Ora, o cavalo não via o menor sentido naquela história, pois nada ganhava com o seu próprio esforço. O gestor, percebendo a relutância do seu semovente, resolveu ajudá-lo a melhor elaborar a sua tarefa cavalar. Tentou de tudo: palavras de estímulo, poesias, pensamentos inteligentes, religiosos e de amor, reflexões, receitas da felicidade e da paz, frases de otimismo, auto-estima, apoio, sabedoria, quiropraxia, terapias alternativas, florais, regressão a vidas cavalares passadas, metafísica e até um psicólogo eqüino.
Não resolveu, o cavalo continuava não vendo sentido naquela atividade, e o gestor não entendia por que o cavalo não queria, voluntariamente, fazer o trabalho. O que estaria acontecendo? Será que a auto-estima do cavalo estava baixa?
Aí resolveu matricular o cavalo em um curso de motivação. E lá foi o pobre quadrúpede assistir a palestra de um fulano que gesticulava e urrava alucinadamente, com música alta, enquanto as pessoas se comoviam, choravam, riam, se abraçavam e coisa e tal. E o cavalo achando aquilo muito estranho, pois o irracional era ele...

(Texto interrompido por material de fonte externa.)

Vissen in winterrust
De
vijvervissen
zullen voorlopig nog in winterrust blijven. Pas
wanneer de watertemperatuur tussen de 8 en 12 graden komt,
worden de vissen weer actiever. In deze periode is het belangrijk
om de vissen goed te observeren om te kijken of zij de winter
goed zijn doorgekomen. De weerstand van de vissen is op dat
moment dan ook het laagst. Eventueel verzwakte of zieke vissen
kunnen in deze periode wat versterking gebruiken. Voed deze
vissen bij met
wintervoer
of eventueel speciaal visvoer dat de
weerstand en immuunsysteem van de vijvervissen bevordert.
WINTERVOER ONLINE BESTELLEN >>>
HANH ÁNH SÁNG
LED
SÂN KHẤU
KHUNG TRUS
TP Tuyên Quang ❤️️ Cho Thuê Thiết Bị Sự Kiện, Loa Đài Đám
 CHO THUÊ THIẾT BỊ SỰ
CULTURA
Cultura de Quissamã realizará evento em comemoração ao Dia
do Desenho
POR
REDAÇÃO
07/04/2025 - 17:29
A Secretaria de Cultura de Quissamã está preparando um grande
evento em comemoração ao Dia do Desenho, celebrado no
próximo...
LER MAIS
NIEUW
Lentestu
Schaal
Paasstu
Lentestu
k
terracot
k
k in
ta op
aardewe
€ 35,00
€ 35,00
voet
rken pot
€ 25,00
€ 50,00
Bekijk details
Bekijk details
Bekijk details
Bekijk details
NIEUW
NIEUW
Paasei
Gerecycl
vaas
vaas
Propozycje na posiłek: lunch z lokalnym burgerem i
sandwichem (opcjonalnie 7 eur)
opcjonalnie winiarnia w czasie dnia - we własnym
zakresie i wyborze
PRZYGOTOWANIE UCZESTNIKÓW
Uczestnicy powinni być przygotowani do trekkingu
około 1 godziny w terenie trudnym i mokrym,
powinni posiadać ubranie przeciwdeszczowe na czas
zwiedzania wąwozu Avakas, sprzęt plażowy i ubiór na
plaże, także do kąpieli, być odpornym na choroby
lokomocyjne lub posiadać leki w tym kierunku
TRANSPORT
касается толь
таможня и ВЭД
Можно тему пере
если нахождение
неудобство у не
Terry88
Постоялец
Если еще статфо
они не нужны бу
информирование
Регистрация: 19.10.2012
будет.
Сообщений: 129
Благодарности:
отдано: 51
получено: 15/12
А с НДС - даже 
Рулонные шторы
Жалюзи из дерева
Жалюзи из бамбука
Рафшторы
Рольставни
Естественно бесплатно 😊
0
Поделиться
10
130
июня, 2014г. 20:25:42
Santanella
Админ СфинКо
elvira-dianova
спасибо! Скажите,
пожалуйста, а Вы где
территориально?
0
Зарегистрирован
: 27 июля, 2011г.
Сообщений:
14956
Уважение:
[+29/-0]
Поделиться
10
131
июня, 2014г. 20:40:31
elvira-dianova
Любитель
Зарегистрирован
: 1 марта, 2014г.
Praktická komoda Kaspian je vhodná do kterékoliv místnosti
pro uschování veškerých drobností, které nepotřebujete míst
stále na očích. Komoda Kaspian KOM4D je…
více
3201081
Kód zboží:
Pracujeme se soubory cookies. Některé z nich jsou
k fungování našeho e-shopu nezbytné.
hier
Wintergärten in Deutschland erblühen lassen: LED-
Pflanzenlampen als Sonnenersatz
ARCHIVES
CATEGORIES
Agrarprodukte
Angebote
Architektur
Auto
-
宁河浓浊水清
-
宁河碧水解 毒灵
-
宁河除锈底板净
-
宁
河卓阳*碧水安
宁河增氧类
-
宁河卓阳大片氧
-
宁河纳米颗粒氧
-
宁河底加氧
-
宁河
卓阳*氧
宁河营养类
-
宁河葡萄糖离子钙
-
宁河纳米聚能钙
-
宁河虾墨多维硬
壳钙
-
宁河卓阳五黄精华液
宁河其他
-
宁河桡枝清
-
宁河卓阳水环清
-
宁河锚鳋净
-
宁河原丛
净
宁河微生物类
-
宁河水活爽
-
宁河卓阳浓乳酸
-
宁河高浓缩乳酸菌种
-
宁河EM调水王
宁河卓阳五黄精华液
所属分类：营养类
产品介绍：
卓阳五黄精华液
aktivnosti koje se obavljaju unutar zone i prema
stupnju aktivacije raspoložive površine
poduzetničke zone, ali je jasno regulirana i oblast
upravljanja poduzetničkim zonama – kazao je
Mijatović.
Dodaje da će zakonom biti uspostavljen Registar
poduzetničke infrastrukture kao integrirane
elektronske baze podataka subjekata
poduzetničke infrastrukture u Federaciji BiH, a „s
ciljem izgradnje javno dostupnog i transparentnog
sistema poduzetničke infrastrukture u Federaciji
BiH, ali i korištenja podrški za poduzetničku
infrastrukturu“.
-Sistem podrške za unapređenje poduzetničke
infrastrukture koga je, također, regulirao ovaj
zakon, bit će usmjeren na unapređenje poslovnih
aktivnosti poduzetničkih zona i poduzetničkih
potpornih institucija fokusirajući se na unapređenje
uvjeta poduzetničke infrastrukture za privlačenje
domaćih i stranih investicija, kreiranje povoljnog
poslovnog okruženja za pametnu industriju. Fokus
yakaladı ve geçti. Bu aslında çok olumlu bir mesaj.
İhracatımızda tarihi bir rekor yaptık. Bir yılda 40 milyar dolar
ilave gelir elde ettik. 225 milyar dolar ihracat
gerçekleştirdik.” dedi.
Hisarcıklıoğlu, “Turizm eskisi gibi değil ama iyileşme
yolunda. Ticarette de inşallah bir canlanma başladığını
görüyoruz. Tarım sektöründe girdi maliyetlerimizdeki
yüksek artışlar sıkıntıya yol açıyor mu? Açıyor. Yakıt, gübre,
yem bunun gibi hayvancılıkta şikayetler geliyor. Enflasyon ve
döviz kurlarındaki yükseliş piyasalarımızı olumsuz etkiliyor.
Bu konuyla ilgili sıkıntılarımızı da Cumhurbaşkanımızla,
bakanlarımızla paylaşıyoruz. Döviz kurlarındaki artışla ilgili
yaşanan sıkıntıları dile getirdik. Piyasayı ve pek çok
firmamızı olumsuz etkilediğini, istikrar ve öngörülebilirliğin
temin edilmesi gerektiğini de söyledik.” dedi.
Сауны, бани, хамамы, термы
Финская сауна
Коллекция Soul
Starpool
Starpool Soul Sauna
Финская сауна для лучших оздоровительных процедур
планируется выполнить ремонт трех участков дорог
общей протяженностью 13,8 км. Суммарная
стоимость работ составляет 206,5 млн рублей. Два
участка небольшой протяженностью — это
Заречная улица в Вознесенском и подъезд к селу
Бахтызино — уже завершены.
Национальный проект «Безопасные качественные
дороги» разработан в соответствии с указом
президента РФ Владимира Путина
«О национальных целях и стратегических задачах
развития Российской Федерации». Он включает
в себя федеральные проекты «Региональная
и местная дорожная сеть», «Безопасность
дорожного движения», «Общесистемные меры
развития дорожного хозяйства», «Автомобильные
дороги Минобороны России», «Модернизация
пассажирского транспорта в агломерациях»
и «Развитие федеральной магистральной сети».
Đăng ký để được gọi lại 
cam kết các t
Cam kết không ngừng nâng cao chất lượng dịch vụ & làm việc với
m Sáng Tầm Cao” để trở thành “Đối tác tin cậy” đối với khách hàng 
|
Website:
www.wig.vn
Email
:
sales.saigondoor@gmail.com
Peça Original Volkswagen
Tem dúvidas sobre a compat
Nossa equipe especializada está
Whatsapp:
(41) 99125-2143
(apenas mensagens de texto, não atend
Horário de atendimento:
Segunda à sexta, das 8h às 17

Voltou, sentou e foi fazer palavras cruzadas, que é o que sempre fazia (era um cavalo letrado). Nada de puxar aquela carga, por que faria isto sem ganhar nada em troca? (pensava o cavalo letrado).
Aí o gestor, mestre em estatística, sociologia do trabalho e doutor em administração das organizações, foi ouvir uma velha cigana, que lhe recomendou que amarrasse uma cenoura na ponta de uma vara comprida e a amarrasse ao cavalo, de forma a fazê-lo correr para tentar comer a cenoura, mas que a cenoura ficasse fora do alcance, senão o cavalo a comeria e não teria motivo para continuar correndo.
E não é que funcionou? O pobre cavalo começou a correr feito louco atrás da cenoura, para ver se conseguia abocanhá-la. Quanto mais corria, mais a cenoura se aproximava da boca dele, e mais ele corria, e mais a cenoura se aproximava da boca, e assim por diante. E, por um certo tempo, o cavalo foi mantido na produtiva ilusão da cenoura.
Aí o cavalo percebeu que, por mais que corresse, apenas conseguia diminuir a distância da cenoura, mas jamais conseguiria abocanhá-la, nem mesmo tocá-la com a ponta da sua língua.
Voltou a fazer palavras cruzadas, pois era um cavalo letrado, e o gestor jamais entendeu o que tinha ocorrido.
Moral da história:
se você é gestor de cavalos, deixe que eles ganhem uma cenoura de vez em quando. Talvez funcione da mesma forma com humanos.